Thursday 22 September 2011

The music we played...


It was always a mélange... Pat says that he started out playing under the influence of Rambling Jack Elliot but also had a lucky encounter in Paris with Ian Bennetts:

'… Ian Bennetts... was a shithot flatpicker... very good at playing American folk and who occasionally did some busking although it wasn't his main livelihood. He was one of three brother - the Bennetts – who were all guitar players. I knew Ian and John. (Les Bennetts, of course, was the guitar player in Lonnie Donegan's band1). My hero Jack Elliott had been in and out of Paris quite a bit in the previous two or three years and Ian had watched and learned from him. To the extent that he became every bit as good, which was saying something – Jack was a master. I was transfixed watching Ian playing all these flatpicking riffs and tantalised because I couldn't work out how he did it. I practised and practised and kept watching, trying to unlock the mechanics of his right hand technique – which was probably one of the complications I found because I'm left handed. .. Finally I asked him if he would consider giving me a lesson, which he did. I was surprised but grateful and he charged me a thousand old francs, which in today's money is about twenty quid. He showed me the right hand positions for regular guitar players, the essence of what flatpicking was all about.'

Don Partridge's father had been a jazz guitarist in a dance band, Django style, but like Pat, Don looked more to the folk world initially for guidance:

'I had asked my dad if he would show my the rudiments on guitar but he said that he would only do it if I studied properly and learned music. Which was no interest to me – I just wanted to learn enough to start me off and figure the rest out for myself. So I went elsewhere. Bought myself a guitar and had a few folk guitar lessons from a teacher called Peter Grauner who showed me some basic finger style playing.'

Me? Started out trying to play jazz piano then got a guitar for its portability – and also because I was also becoming interested in folk music:

'A folk club had started up in Loughborough, run by three art students. One of whom was the mighty Dave Evans,1 a few years older than most because he had been a merchant seaman before he came to do an art degree. Dave was a phenomenal guitarist already and he kindly showed me some fingerpicking techniques and tunings which helped me to make a quantum leap in my guitar playing... a mighty stroke of luck. The piano was cumbersome, the guitar the ideal portable instrument for a naïve, would-be troubadour who had suddenly experienced wider freedoms through his hitch-hiking adventures. So: time to be a traveller and a busker... '

Despite mastering finger-picking, for busking you needed a strong, rhythmic plectrum style in the days before portable amps became prevalent. I learned a lot watching at Keene and Don when they played together and Alan Young, another gifted player and busker, Don's best friend and frequent sidekick. Despite our common origins in folk music, this wasn't the only source of the street repertoire. Skiffle was one, the others blues, American bluegrass, various pop songs of the day, old jazz standards like 'Bill Bailey,' and by 1966 – Beatles/Rolling Stones/Animals. Whatever worked. Everything got blended into your style...

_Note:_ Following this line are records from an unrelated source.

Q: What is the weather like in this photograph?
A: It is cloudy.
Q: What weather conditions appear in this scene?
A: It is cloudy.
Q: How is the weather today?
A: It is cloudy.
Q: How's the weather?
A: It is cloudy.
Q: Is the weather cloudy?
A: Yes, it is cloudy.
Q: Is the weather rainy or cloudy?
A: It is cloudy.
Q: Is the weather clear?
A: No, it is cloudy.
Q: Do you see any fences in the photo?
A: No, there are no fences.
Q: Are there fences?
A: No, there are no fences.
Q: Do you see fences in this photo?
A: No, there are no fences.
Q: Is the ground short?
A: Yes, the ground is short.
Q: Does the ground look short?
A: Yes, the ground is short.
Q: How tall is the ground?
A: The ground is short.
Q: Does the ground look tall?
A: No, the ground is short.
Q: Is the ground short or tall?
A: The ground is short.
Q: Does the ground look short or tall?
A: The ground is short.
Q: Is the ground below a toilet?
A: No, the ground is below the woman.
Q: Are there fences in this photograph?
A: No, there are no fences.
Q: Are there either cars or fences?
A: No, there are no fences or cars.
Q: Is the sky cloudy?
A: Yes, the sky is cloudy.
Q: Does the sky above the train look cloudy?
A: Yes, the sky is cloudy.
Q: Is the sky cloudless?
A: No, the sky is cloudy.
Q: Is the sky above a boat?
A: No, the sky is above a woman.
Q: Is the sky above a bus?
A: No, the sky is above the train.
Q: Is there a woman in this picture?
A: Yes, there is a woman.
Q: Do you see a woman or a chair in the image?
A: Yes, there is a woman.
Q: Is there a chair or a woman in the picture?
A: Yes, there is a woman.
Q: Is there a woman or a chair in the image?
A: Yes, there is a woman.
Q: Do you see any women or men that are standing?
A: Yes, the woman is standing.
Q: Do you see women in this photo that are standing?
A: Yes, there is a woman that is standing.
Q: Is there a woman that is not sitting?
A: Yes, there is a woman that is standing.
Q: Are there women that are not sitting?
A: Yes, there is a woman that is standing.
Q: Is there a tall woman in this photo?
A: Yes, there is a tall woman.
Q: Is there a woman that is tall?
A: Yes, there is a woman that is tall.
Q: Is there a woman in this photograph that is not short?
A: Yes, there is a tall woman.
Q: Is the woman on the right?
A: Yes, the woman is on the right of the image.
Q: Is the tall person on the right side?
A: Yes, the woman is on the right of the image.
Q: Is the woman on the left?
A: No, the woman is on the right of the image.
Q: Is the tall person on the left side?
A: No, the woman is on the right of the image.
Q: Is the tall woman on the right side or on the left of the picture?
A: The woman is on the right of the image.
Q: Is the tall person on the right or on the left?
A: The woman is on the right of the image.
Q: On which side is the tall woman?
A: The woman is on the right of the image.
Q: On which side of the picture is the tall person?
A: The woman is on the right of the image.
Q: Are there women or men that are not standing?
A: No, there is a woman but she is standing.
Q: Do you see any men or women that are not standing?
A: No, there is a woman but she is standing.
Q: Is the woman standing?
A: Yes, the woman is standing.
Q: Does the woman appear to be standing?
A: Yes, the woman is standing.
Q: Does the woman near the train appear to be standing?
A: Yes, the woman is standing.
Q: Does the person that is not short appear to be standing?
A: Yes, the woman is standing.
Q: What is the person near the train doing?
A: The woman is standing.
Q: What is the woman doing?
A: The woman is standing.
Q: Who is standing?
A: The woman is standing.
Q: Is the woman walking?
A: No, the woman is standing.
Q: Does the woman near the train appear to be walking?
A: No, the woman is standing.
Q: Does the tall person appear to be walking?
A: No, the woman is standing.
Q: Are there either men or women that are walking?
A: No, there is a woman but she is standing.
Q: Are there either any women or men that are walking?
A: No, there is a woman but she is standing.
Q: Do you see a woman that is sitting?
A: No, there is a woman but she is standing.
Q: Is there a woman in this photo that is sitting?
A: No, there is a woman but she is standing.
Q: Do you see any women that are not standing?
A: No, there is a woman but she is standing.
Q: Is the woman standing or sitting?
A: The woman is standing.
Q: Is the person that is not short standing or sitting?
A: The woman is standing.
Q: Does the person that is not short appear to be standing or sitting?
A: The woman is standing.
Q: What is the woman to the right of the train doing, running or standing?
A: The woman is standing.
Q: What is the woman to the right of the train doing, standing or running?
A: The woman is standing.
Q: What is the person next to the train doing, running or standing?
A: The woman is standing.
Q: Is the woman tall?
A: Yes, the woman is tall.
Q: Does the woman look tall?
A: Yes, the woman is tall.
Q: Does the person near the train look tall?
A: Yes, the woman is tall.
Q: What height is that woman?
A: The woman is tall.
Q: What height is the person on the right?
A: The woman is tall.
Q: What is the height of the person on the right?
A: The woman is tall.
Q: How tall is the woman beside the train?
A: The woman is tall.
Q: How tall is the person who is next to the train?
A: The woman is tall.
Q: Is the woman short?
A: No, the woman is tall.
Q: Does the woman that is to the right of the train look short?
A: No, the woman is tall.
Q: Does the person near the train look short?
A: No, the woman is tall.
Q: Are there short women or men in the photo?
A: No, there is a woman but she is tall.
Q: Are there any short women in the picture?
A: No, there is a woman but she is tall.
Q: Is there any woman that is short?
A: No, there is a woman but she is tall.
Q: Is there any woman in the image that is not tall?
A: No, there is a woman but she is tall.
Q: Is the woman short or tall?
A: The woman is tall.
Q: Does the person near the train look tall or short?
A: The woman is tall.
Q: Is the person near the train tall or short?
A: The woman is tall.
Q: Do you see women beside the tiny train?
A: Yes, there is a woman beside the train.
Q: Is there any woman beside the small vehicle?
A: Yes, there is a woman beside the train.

1 Lonnie Donegan 1921-2002. 'The King of Skiffle,' Donegan left his gig as banjoist/guitarist in Chris Barber's Jazz Band to go on his own and sell a lot of records during the 'Skiffle' craze and onwards. Les Bennetts played lead guitar in his band for a time.
1 Dave Evans - one of the true greats of acoustic guitar, Dave never quite got the recognition accorded to his contemporaries: Bert Jansch, John Renbourn, Davy Graham etc. Dave has lived in Belgium for many years, where he makes pots and ceramics, living in a converted brewery.